"Faire évoluer (la) Constitution pour permettre aux pouvoirs publics d'agir, conformément à l'état de droit, contre le terrorisme de guerre". Voilà une des annonces effectuées par François Hollande lors de son discours devant le Parlement réuni en Congrès à Versailles, lundi après-midi. Dominique Rousseau, professeur de droit constitutionnel à l'Université Paris 1 Panthéon-Sorbonne " - et auteur d'un livre intitulé Radicaliser la démocratie : propositions pour une refondation -, a réagi à cette annonce, mardi matin sur Europe 1.
"Il faut adapter la Constitution à la situation actuelle". Pour lui", non la Constitution n'est pas un frein à la lutte contre le terrorisme mais elle ne contient pas toutes les dispositions nécessaires pour permettre de lutter contre la situation actuelle. Elle a été rédigée en 1958 et les crises de l'époque ne sont pas reproductibles aujourd'hui. Il faut donc adapter la Constitution à la situation actuelle".

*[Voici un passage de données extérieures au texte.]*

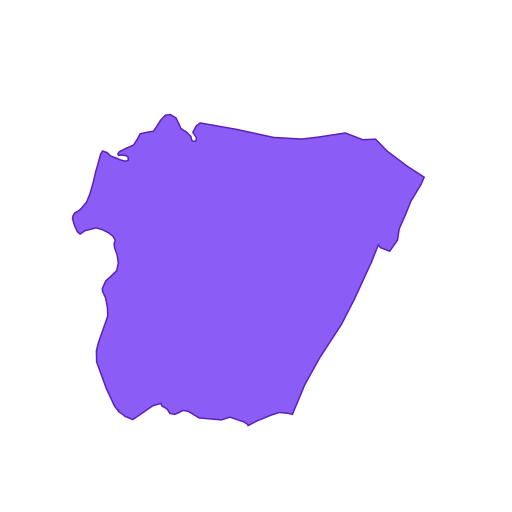 B'hai, Grand Gedeh, Liberia (Albers equal-area conic projection), rotated 252°
{"feature_id": "62588387B62156042060365", "entity_name": "B'hai", "entity_type": "district", "adm_level": 2, "iso_a3": "LBR", "parent_name": "Liberia", "parent_adm1": "Grand Gedeh", "projection": "albers", "projection_center": [-8.508, 6.351], "detail": "fine", "context": "isolated", "style": "filled", "palette": "violet", "viewbox_px": 512, "rotation_deg": 252, "n_neighbors": 0, "source": "geoboundaries", "source_scale": "gbopen_adm2", "svg_char_len": 1901}
<svg xmlns="http://www.w3.org/2000/svg" viewBox="0 0 512 512"><g transform="rotate(252 256 256)"><path d="M151.8,76.9L150.5,77.3L145.3,81.2L144.1,81.7L138.5,88.3L140.0,93.3L145.4,111.3L145.4,114.0L145.2,120.0L143.1,120.1L142.6,120.1L138.5,123.6L137.9,124.2L132.9,125.4L130.6,129.7L130.6,130.8L130.8,133.9L131.7,138.6L129.9,142.5L129.0,143.8L119.6,151.8L110.8,172.5L110.8,177.8L110.8,181.4L101.9,193.3L99.0,195.5L98.0,196.3L97.2,196.1L98.9,206.5L100.0,221.5L100.0,229.9L96.3,238.2L94.1,241.7L95.4,242.8L118.5,262.6L139.4,285.0L159.6,310.0L164.7,316.3L170.7,322.3L183.0,334.7L185.0,336.7L210.1,359.8L214.1,363.6L228.7,375.7L225.5,377.0L219.2,384.6L227.4,395.5L237.6,400.6L249.0,410.8L260.4,420.4L273.1,435.1L279.0,440.3L294.3,427.8L295.3,427.1L315.3,413.1L330.2,405.8L333.6,393.4L335.2,391.5L339.2,386.6L345.4,379.0L349.9,351.6L353.1,335.6L363.3,309.4L382.3,276.9L399.7,244.2L399.7,243.7L398.2,239.5L393.1,234.1L387.0,235.9L383.8,234.4L384.4,232.1L385.6,230.7L389.9,231.0L395.1,228.3L400.6,223.9L403.6,223.7L412.0,222.6L417.1,218.1L417.9,213.3L414.7,207.4L409.7,201.3L406.3,197.0L407.0,193.2L407.6,188.3L408.0,183.6L403.4,178.8L399.3,173.7L398.7,166.3L397.4,158.2L395.8,156.1L394.2,156.4L393.5,159.3L391.7,163.4L389.6,164.9L387.8,164.5L386.7,164.3L386.4,161.5L387.5,159.5L389.2,156.8L391.7,154.1L396.0,148.7L400.5,146.2L403.3,142.5L401.0,139.8L391.1,133.3L385.9,129.7L375.1,123.2L366.2,117.1L359.6,111.5L355.2,104.5L353.8,101.1L352.9,96.8L350.9,94.5L348.1,93.0L341.1,92.8L334.0,93.7L331.2,95.5L332.9,101.1L332.2,112.5L328.8,117.7L323.8,122.8L318.7,126.2L314.4,127.0L311.4,124.7L307.5,124.1L301.8,124.2L300.0,124.3L291.7,122.8L285.1,118.9L281.7,112.0L278.7,105.4L272.6,99.8L269.8,99.1L262.7,100.0L252.7,98.7L244.8,96.5L232.5,87.2L223.6,80.3L221.0,78.6L215.4,75.0L204.5,71.7L176.0,72.7L157.3,75.0L156.1,75.4L153.5,76.3L152.1,77.5L151.8,76.9Z" fill="#8b5cf6" stroke="#5b21b6" stroke-width="1.5"/></g></svg>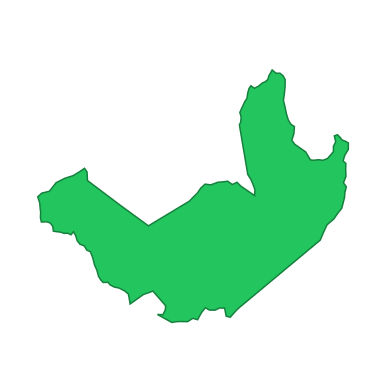 outline of Itauçu, Goiás, Brazil, rotated 188°
{"feature_id": "56859067B31069822837924", "entity_name": "Itauçu", "entity_type": "district", "adm_level": 2, "iso_a3": "BRA", "parent_name": "Brazil", "parent_adm1": "Goiás", "projection": "equal_earth", "projection_center": [-49.6, -16.218], "detail": "fine", "context": "isolated", "style": "filled", "palette": "green", "viewbox_px": 384, "rotation_deg": 188, "n_neighbors": 0, "source": "geoboundaries", "source_scale": "gbopen_adm2", "svg_char_len": 1949}
<svg xmlns="http://www.w3.org/2000/svg" viewBox="0 0 384 384"><g transform="rotate(188 192 192)"><path d="M129.6,324.0L132.0,317.9L132.6,313.9L135.1,311.2L137.7,309.6L140.8,306.1L144.6,303.4L148.4,305.4L149.9,302.5L150.6,297.8L150.6,292.5L152.4,288.6L155.7,277.5L153.8,273.1L153.5,268.2L154.4,265.0L139.2,217.1L135.4,212.6L132.5,207.8L130.0,203.0L129.5,197.2L136.0,200.4L144.4,204.6L148.8,207.9L153.1,205.0L158.2,207.7L161.8,206.6L167.9,205.2L174.4,201.7L180.2,201.6L183.8,197.2L186.6,191.6L190.2,186.9L193.4,182.5L226.7,155.5L230.4,152.4L261.2,168.9L297.1,188.8L298.7,197.2L301.7,200.5L306.8,195.9L312.1,191.6L319.8,187.9L327.9,182.3L333.3,172.9L340.6,170.0L344.1,165.8L341.3,160.0L340.1,154.7L339.1,151.1L338.5,145.3L337.0,141.3L331.5,142.3L328.0,141.5L325.1,138.6L323.8,133.9L319.1,133.9L315.9,133.9L312.9,133.2L309.3,133.9L305.9,132.8L303.8,136.1L301.1,132.6L298.9,127.7L295.7,124.7L291.2,123.6L288.0,119.7L284.4,118.8L281.2,113.2L278.4,106.2L275.3,101.3L272.8,95.4L270.0,92.1L267.4,90.0L262.7,90.9L260.2,88.6L255.6,87.0L251.3,86.8L245.2,84.8L240.9,82.2L239.6,78.6L237.7,72.5L225.9,83.7L222.8,85.3L216.9,88.4L202.3,75.7L202.0,71.7L203.7,66.5L209.2,65.9L193.8,60.0L190.2,61.2L186.3,62.0L178.3,63.0L173.6,67.0L168.7,66.3L165.8,73.9L162.6,79.2L158.2,77.5L152.5,78.3L148.5,81.0L143.5,81.5L140.9,73.8L136.7,73.3L131.4,81.3L128.8,84.4L87.4,130.1L58.3,162.2L56.1,170.4L53.7,178.3L47.8,185.0L44.8,191.0L41.4,196.8L40.2,207.7L40.5,213.0L39.9,218.6L43.3,222.2L41.7,228.8L42.9,235.4L43.6,241.7L46.7,243.8L45.8,249.7L43.1,255.9L44.0,262.4L47.4,263.7L50.5,264.3L52.7,266.5L55.9,269.0L58.9,267.4L56.7,261.7L58.3,256.9L57.6,251.6L60.4,247.2L62.6,243.9L66.9,241.6L71.1,241.6L76.4,240.3L79.2,240.3L85.0,247.5L96.8,253.5L100.4,257.2L99.2,263.7L99.7,271.1L103.4,272.8L106.7,276.8L109.4,282.6L111.8,289.4L114.2,295.4L114.2,302.5L114.5,309.6L115.4,316.3L118.1,319.9L121.5,321.9L125.3,321.3L129.6,324.0Z" fill="#22c55e" stroke="#15803d" stroke-width="1.5"/></g></svg>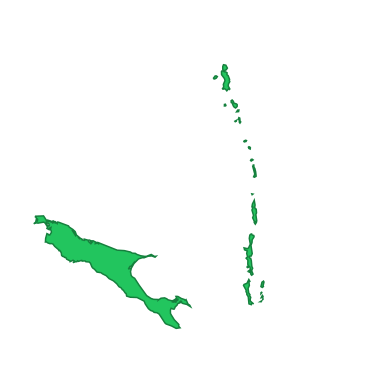 map outline of Sakhalin (Robinson projection), rotated 303°
{"feature_id": "RUS-2616", "entity_name": "Sakhalin", "entity_type": "Region", "adm_level": 1, "iso_a3": "RUS", "parent_name": "Russia", "parent_adm1": "", "projection": "robinson", "projection_center": [146.417, 48.915], "detail": "fine", "context": "isolated", "style": "filled", "palette": "green", "viewbox_px": 384, "rotation_deg": 303, "n_neighbors": 0, "source": "natural_earth", "source_scale": "10m", "svg_char_len": 5891}
<svg xmlns="http://www.w3.org/2000/svg" viewBox="0 0 384 384"><g transform="rotate(303 192 192)"><path d="M83.2,76.7L83.4,78.0L84.1,77.8L83.9,77.2L84.9,77.4L85.2,77.0L84.8,76.1L85.8,75.2L85.8,74.2L86.5,74.0L91.1,80.5L89.1,85.1L88.3,85.7L89.7,86.0L90.7,89.3L89.5,86.6L88.9,87.0L89.2,87.9L90.5,89.5L90.1,90.1L91.1,90.5L90.6,90.9L91.8,91.5L90.4,92.2L91.3,92.8L92.1,92.3L92.6,93.2L92.6,94.2L91.7,94.4L92.4,95.3L92.1,96.1L93.6,95.7L94.0,96.5L96.3,106.9L95.7,108.2L95.7,112.5L95.1,115.7L93.3,118.1L93.4,116.3L94.7,115.5L94.0,115.1L95.1,112.8L94.5,112.6L92.0,118.1L92.8,118.0L93.0,118.6L92.5,122.7L91.9,122.0L91.6,123.1L92.3,123.4L92.6,125.4L92.0,126.0L92.6,127.1L92.6,127.9L93.4,128.3L93.9,127.6L95.1,131.5L94.1,132.1L93.5,135.4L95.4,135.6L95.2,133.9L95.9,132.8L96.3,134.5L97.2,135.6L97.6,139.1L96.8,138.6L96.0,139.0L97.6,140.3L97.7,141.9L98.3,141.7L98.3,141.2L97.9,139.9L98.4,140.4L102.5,161.0L106.0,167.2L108.1,173.0L108.2,175.3L109.7,177.9L109.6,179.6L110.6,183.7L112.3,187.5L113.2,188.8L117.4,191.8L117.6,195.8L118.5,196.8L117.2,196.5L116.5,193.2L114.3,190.2L110.7,187.6L109.9,186.2L106.8,183.6L100.5,182.3L101.2,181.8L97.0,181.5L95.7,180.4L93.2,180.6L93.1,181.0L94.4,181.7L94.4,182.3L100.1,182.3L95.1,182.6L91.7,183.8L88.9,186.4L88.3,188.1L88.4,190.9L85.0,198.5L80.4,210.4L80.4,215.6L81.1,218.3L83.7,222.6L83.2,222.7L86.0,223.8L88.3,226.7L88.7,229.0L88.5,230.6L89.9,234.6L89.6,234.9L90.9,235.1L89.4,235.6L89.3,236.2L90.2,236.9L90.8,238.5L92.0,238.3L93.7,239.0L94.5,238.5L93.9,237.6L91.2,236.9L90.8,236.2L91.3,235.6L93.4,236.6L95.1,236.5L95.7,235.4L96.1,235.9L96.7,237.1L96.9,241.1L97.7,244.1L97.4,245.2L98.5,245.6L95.9,249.6L95.8,251.8L95.0,253.2L94.9,248.9L93.5,244.9L93.5,243.2L94.2,243.1L94.5,242.2L94.1,241.8L92.5,241.6L93.0,242.6L90.5,240.8L88.9,241.1L86.6,240.5L84.2,240.9L83.5,240.0L83.1,237.8L81.2,238.2L78.4,240.1L77.5,241.8L75.2,246.7L73.7,253.1L72.2,253.9L71.6,255.9L69.0,253.0L68.5,247.7L67.2,242.1L67.4,240.7L71.7,231.0L71.7,228.5L70.4,225.8L70.7,224.2L70.1,221.8L70.4,219.0L72.7,213.7L74.4,211.3L73.6,203.4L70.1,197.5L69.1,193.9L71.0,192.0L70.9,191.1L72.3,187.7L72.1,186.9L73.0,184.8L72.8,182.3L74.0,179.1L74.7,174.5L74.2,169.7L75.1,165.7L74.6,161.4L74.8,159.8L73.1,155.9L74.1,152.4L74.2,150.1L74.8,148.6L76.9,145.7L77.3,144.0L75.7,140.9L75.9,139.7L74.2,137.5L74.6,137.0L74.3,136.4L72.0,134.6L72.0,133.5L70.8,133.4L70.0,132.2L67.9,130.6L69.9,131.2L70.1,130.7L70.0,129.4L67.2,127.7L67.8,127.1L67.4,123.5L68.3,121.8L67.7,120.7L68.0,119.4L67.5,118.5L67.8,117.2L69.9,115.4L71.0,112.8L70.4,112.5L71.0,111.1L71.6,106.5L72.6,103.7L72.4,102.6L71.2,100.8L70.7,98.4L70.9,97.0L70.2,96.3L73.4,94.5L78.1,93.0L78.3,94.8L78.0,95.3L78.4,96.1L81.5,96.1L82.6,95.3L83.6,93.6L85.4,93.0L83.8,92.0L82.6,92.6L82.4,90.2L84.8,89.7L86.0,90.6L87.5,89.2L87.2,87.1L86.4,86.3L85.3,89.0L84.2,89.4L85.9,85.9L86.0,84.1L82.1,79.9L81.2,78.1L79.2,76.6L81.8,77.3L83.2,76.7ZM188.5,266.3L189.2,267.3L188.8,268.1L187.8,268.5L184.7,268.5L182.2,269.9L179.4,270.5L173.1,276.1L170.5,276.5L169.4,275.1L168.5,275.4L168.0,276.4L168.4,277.3L166.8,279.1L162.2,282.7L161.1,284.4L159.1,284.7L158.1,285.4L156.4,287.9L154.7,287.4L154.9,286.4L156.2,285.1L156.0,283.5L157.1,284.8L157.8,284.0L157.1,282.6L158.7,283.2L160.6,281.5L160.7,280.6L159.2,280.2L158.8,279.7L159.0,279.1L159.8,278.9L160.9,279.7L161.7,278.2L165.3,276.0L166.0,273.4L167.9,273.9L170.3,271.3L172.7,270.4L172.1,267.6L173.5,266.1L174.6,269.2L175.8,269.9L180.0,269.3L184.3,265.3L187.2,264.0L188.4,264.1L189.3,264.9L188.5,266.3ZM310.5,154.0L311.1,154.9L311.1,156.5L309.4,157.4L309.3,158.9L306.9,162.2L305.9,162.5L305.1,163.6L302.6,163.7L300.6,164.6L299.0,167.6L298.4,167.5L298.6,166.5L295.8,166.1L296.4,164.2L296.2,163.0L295.1,162.0L295.3,161.3L297.3,161.4L299.3,159.7L303.4,159.0L304.8,157.4L306.5,152.9L308.9,151.2L309.5,151.0L310.2,151.7L310.5,154.0ZM145.4,287.8L149.6,287.3L148.6,289.2L147.5,288.8L144.9,291.0L141.6,291.6L138.2,294.6L137.5,296.5L136.3,297.0L135.7,298.6L133.6,299.3L132.3,300.4L131.7,304.7L131.7,303.3L131.0,302.9L129.8,303.1L129.2,300.7L134.8,296.2L135.9,293.8L137.1,293.0L137.8,291.6L139.1,290.9L141.7,286.1L142.8,286.0L145.4,287.8ZM214.9,249.2L219.0,248.7L215.4,252.0L213.4,252.9L212.5,254.1L212.6,255.2L209.6,257.5L207.9,257.8L203.0,262.1L202.4,262.2L201.9,261.5L201.5,262.6L199.5,262.6L200.3,260.8L201.5,260.0L203.4,256.9L205.9,256.3L209.5,252.1L212.3,251.5L212.8,250.8L212.3,250.3L214.9,249.2ZM315.9,149.1L316.8,151.3L315.2,154.2L313.0,154.1L311.4,153.0L311.1,151.9L311.6,151.0L314.1,149.4L315.9,149.1ZM289.8,175.1L291.0,175.5L290.6,177.3L289.4,178.7L290.1,181.5L289.8,182.4L288.2,183.3L286.2,182.8L286.1,181.3L286.6,179.9L288.6,177.0L288.4,176.2L289.8,175.1ZM246.8,229.4L248.0,228.7L248.3,229.1L246.4,230.6L246.0,231.8L243.7,234.3L240.8,236.7L240.0,237.2L238.4,236.3L238.3,235.4L241.2,234.9L247.1,228.4L246.8,229.4ZM154.5,299.8L156.2,300.5L155.7,301.4L152.1,302.7L151.6,303.4L150.2,302.9L150.2,301.3L154.5,299.8ZM300.8,150.4L299.2,149.5L298.8,148.8L299.2,148.0L301.9,148.2L302.6,149.1L302.6,150.4L300.8,150.4ZM279.9,190.8L280.0,191.8L277.4,193.9L277.3,194.7L275.9,194.7L276.2,193.8L278.0,192.5L278.3,191.2L279.9,190.8ZM285.6,185.7L286.3,186.7L284.8,187.3L283.5,185.7L285.6,185.7ZM251.7,223.9L252.3,224.7L252.2,225.7L250.2,224.8L250.4,223.9L251.7,223.9ZM260.3,214.9L261.0,215.1L261.2,216.1L260.9,216.9L259.7,217.4L259.5,216.0L260.3,214.9ZM264.7,208.9L264.8,209.7L263.8,209.8L262.5,208.6L262.6,208.0L263.4,207.9L264.7,208.9ZM141.0,307.6L143.6,307.3L143.2,308.4L142.2,308.8L141.0,307.6ZM283.1,171.5L283.8,172.2L283.1,173.3L282.5,173.3L281.8,172.3L283.1,171.5ZM274.7,189.4L276.4,190.3L275.5,190.6L274.5,190.0L274.7,189.4ZM137.2,309.0L138.6,309.7L137.7,309.8L137.2,309.0ZM223.0,243.2L223.4,244.2L222.5,243.9L223.0,243.2ZM145.8,305.0L145.6,305.4L144.3,305.2L145.2,304.7L145.8,305.0ZM141.2,309.2L141.0,309.9L140.0,310.0L141.0,309.5L141.2,309.2ZM83.4,76.7L84.2,76.4L84.5,76.5L83.4,76.7Z" fill="#22c55e" stroke="#15803d" stroke-width="1.5"/></g></svg>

"C'est la loi des lois". La Constitution étant "le texte fondateur", tout ce qui n'est pas prévu dedans n'est pas possible : "c'est la loi des lois, donc il faut qu'il y ait dedans tous les principes permettant au pouvoir d'exercer ses compétences. Et ce qu'il manque actuellement, c'est la définition d'un régime correspondant aux situations de crise que l'on connait".
Des exceptions inapplicables. Comme François Hollande l'a rappelé lundi, il existe bien deux dispositions d'exception, l'article 16 et l'article 36, mais ils ne seraient plus adaptés, ce que confirme Dominique Rousseau. "Pour le premier, il faut qu'il y ait une interruption du fonctionnement régulier des pouvoirs publics. Ce qui n'est pas le cas, donc on ne peut pas l'appliquer. L'article 36 est sur l'état de siège, utilisé en 1914, par exemple". Et la différence entre l'état de siège et l'état d'urgence, récemment proclamé par le chef de l'Etat ? "Dans le premier, tous les pouvoirs passent au pouvoir militaire. Dans l'état d'urgence, les pouvoirs restent aux mains des autorités civiles, mais ils sont augmentés".
Interrogé sur l'interdiction à un binational de revenir en France ou la déchéance de nationalité souhaitées par François Hollande, le professeur de droit constitutionnel assure en revanche qu'il n'y a "pas besoin de changer la Constitution pour cela. La question tient plutôt au respect des traités internationaux, qui sont au-dessus."
Et de conclure : "c'est utile de toiletter la Constitution, dans la mesure où il manque une arme constitutionnelle".